Work instructions: Copy each line in the data that includes the word "Control".

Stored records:
[Start of section]
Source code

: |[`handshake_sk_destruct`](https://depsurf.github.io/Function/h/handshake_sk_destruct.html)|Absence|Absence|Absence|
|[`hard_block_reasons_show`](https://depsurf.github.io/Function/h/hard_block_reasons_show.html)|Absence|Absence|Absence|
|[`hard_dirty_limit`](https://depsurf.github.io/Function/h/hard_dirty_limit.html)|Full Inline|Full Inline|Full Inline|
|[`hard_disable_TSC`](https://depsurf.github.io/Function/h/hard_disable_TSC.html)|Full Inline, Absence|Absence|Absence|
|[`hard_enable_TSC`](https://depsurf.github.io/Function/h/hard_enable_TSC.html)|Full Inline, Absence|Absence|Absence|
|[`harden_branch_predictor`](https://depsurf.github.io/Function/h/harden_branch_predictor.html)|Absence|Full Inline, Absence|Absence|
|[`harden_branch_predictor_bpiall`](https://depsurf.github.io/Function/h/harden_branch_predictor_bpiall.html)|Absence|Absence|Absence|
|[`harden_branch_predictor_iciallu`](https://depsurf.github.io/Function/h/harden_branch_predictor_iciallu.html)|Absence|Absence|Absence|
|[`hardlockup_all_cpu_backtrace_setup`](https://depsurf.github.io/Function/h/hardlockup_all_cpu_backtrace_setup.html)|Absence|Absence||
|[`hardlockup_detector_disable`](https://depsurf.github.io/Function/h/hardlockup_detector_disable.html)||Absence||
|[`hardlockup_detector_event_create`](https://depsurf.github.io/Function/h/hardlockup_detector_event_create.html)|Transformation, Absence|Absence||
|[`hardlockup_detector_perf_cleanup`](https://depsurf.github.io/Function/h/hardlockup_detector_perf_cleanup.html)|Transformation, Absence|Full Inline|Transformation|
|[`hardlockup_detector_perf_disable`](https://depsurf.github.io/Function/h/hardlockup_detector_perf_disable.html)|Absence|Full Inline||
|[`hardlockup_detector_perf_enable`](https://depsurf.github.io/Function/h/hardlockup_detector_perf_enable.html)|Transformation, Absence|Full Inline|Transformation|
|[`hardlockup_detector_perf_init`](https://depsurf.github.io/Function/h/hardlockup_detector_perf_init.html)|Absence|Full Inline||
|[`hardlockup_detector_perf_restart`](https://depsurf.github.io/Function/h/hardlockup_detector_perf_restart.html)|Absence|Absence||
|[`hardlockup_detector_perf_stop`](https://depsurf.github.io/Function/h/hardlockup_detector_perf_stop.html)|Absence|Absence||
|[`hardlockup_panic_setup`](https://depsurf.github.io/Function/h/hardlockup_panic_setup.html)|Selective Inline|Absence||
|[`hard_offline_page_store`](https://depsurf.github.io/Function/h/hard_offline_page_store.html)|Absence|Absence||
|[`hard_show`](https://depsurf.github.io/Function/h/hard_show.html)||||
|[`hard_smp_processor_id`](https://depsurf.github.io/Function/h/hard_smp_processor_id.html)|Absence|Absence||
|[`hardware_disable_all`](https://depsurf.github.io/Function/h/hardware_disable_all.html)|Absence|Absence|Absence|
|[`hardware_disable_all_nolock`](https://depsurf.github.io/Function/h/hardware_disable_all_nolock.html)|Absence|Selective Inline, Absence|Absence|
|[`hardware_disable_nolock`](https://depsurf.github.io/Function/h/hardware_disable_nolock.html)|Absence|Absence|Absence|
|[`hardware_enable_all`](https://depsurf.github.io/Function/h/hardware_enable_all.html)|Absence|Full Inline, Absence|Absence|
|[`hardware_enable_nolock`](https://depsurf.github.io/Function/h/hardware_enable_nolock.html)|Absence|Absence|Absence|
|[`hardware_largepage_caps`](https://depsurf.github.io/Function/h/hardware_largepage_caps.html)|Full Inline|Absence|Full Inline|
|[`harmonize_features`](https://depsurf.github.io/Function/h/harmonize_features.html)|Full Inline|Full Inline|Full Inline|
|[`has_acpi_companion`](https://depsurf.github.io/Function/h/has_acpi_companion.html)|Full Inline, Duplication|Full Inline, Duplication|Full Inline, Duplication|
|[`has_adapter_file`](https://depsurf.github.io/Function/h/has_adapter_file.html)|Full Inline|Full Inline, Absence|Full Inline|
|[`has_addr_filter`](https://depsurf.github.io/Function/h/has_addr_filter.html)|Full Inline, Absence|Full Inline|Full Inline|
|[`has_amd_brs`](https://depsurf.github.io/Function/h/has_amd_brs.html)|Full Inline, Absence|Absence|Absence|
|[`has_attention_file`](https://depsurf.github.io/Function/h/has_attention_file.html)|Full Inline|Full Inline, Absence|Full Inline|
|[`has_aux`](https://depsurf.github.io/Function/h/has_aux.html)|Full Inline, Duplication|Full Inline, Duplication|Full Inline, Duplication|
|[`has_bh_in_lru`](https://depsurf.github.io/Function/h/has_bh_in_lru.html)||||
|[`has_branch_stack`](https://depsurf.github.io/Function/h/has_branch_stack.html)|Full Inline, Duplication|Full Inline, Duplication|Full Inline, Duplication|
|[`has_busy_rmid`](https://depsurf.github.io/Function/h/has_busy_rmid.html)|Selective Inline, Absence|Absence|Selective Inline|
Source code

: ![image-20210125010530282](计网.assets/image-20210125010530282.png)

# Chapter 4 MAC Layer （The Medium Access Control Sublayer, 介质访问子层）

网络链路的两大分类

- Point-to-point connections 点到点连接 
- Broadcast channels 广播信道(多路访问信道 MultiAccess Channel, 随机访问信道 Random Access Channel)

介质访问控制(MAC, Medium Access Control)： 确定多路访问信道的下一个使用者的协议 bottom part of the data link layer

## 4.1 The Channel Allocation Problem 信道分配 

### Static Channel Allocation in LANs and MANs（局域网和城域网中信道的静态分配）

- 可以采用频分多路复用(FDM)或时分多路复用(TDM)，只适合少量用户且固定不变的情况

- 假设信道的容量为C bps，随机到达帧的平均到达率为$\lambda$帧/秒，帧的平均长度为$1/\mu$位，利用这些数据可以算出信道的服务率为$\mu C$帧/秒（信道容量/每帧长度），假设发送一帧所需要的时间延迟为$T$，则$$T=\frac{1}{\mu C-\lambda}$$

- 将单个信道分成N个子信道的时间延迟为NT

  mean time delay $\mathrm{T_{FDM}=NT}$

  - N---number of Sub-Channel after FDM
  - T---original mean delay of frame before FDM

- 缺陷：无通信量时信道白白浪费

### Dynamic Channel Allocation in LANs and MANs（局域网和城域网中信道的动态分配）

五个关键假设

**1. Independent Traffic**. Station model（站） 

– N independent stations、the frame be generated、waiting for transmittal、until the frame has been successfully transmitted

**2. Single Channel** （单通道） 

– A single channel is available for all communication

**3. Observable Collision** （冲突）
[End of section]
Output for this exercise:
# Chapter 4 MAC Layer （The Medium Access Control Sublayer, 介质访问子层）
介质访问控制(MAC, Medium Access Control)： 确定多路访问信道的下一个使用者的协议 bottom part of the data link layer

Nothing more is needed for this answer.